Senior member, technical staff
Statistics Research Department
AT&T Labs Research
I am a member of the Statistics
Research Department at AT&T Labs in Florham Park, NJ, where I work on
hierarchical Bayesian modeling, MCMC methods, visualization of hierarchies,
text mining, and other topics related to applied statistics.
My paper with Amy Reibman and Chao Tian was recently accepted to the IEEE International
Conference on Image Processing (aka ICIP). The paper is called
"A Probabilistic Pairwise-Preference Predictor For Image Quality", and in it we describe a multilevel Bayesian model that can be used
as an objective image quality estimator. To gather data, we used Mechanical Turk to run an experiment in which subjects viewed pairs of images online
and indicated which image from each pair they felt was of higher quality. The images were systematically degraded with various types of
distortions at various levels of severity. From our model we inferred the effects of the distortion types, their severities, and existing
objective quality estimators, while
controlling for the effects of subject-specific bias (where subjects systematically tend to prefer either the left or right image for some reason, all else
and reference image bias (where subjects tended to prefer the image of the elephant compared to the image of the barn, for example). For all the
details, here's the pdf; Amy will be presenting it at the conference in Sydney next month.

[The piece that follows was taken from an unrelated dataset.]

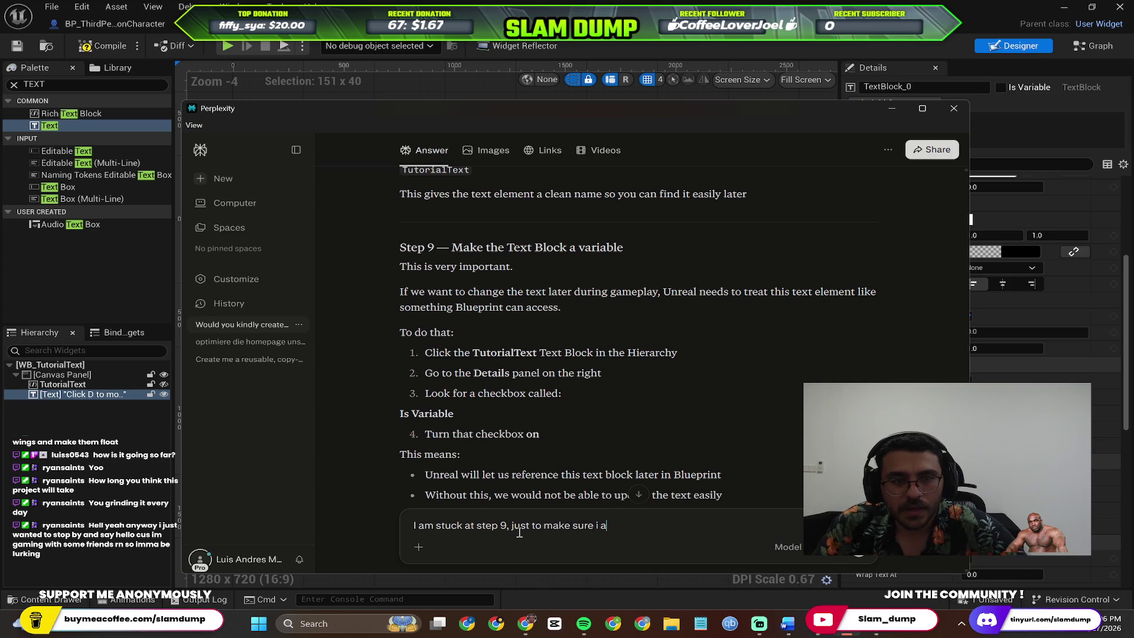
{"action": "type", "text": "dded a rich text blo"}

Two weeks ago at EuroVis 2013, my paper with Howard Karloff was awarded an Honorable Mention for
the Best Paper Award! Congrats also go to my
colleagues Jim Klosowski and Carlos Scheidegger (and their co-authors) for earning the other Honorable Mention
award. It was a solid showing for AT&T Labs Research!
My paper with Howard Karloff, "Maximum Entropy Summary Trees", has been accepted for publication
at EuroVis 2013. I'm really excited about this work: it is an
algorithm for summarizing the structure of a large, rooted, node-weighted tree that leads to nice
visualizations. We define a "summary tree" as an aggregation of the nodes of original tree subject to certain constraints. Then,
our algorithm computes the maximum entropy summary tree, where we define the entropy of a node-weighted tree as the
entropy of the discrete probability distribution whose probabilities are the normalized node weights. The result is a way
to visualize a 100-node summary, for example, of a really huge tree (which might have had 500,000 nodes to begin with), where
this particular 100-node summary is by definition the most informative such summary (according to entropy)

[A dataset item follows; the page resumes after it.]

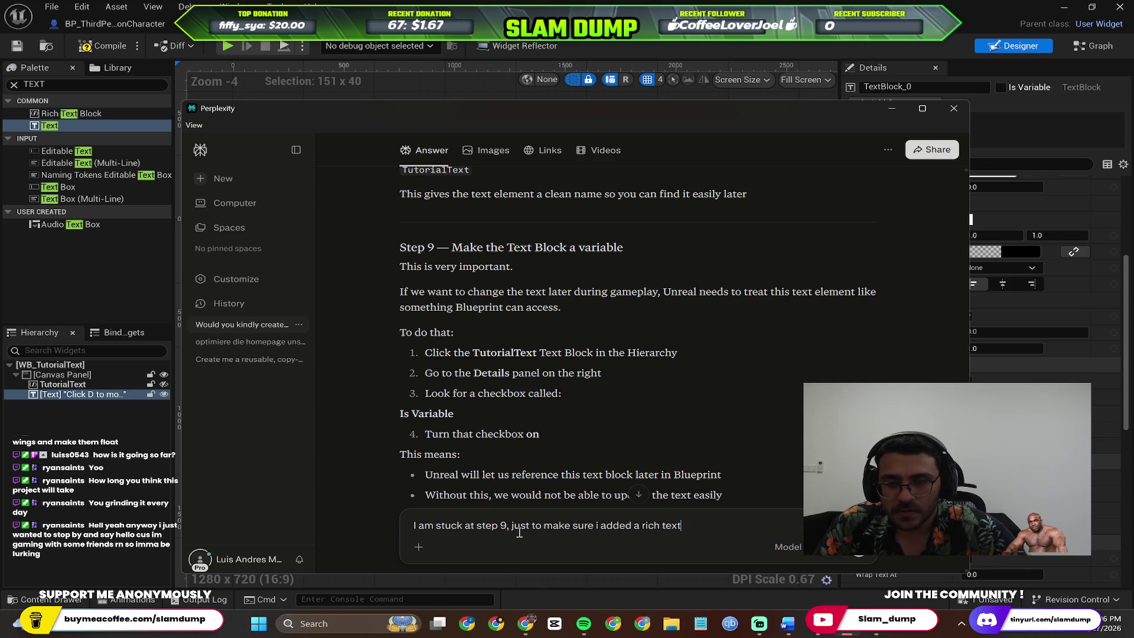
{"action": "type", "text": "ck and i "}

among all possible summaries of the same size. Sequentially viewing the maximum entropy k-node summary trees of size k = 2, 3, 4, ..., 100 is a
really nice way to visually do some EDA on large, hierarchical data.

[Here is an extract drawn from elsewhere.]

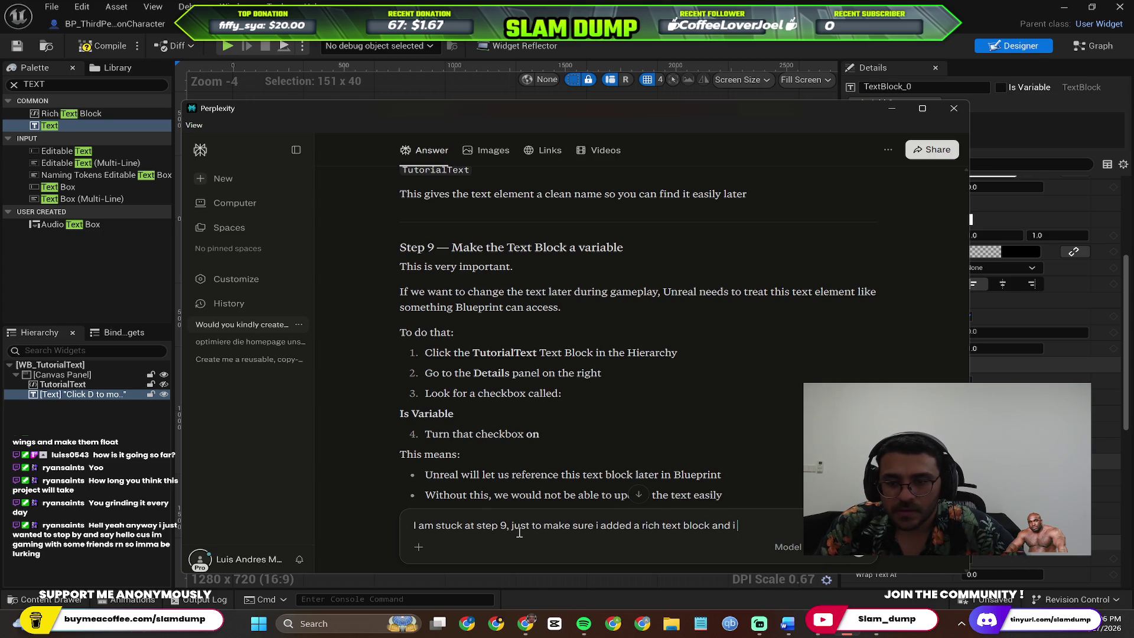
{"action": "type", "text": "couldnt find a"}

Here is a link to the paper and to the webpage for summary trees,
which includes more discussion and the supplementary material for the paper (an appendix + some examples). My plans for the next steps include
an R package and a d3 implementation.
Below is the 56-node maximum entropy summary tree of the Mathematics Genealogy tree rooted at Carl Gauss (forced to be a tree by removing all but
the primary advisor of each student), which has over 43,000 nodes in its original form.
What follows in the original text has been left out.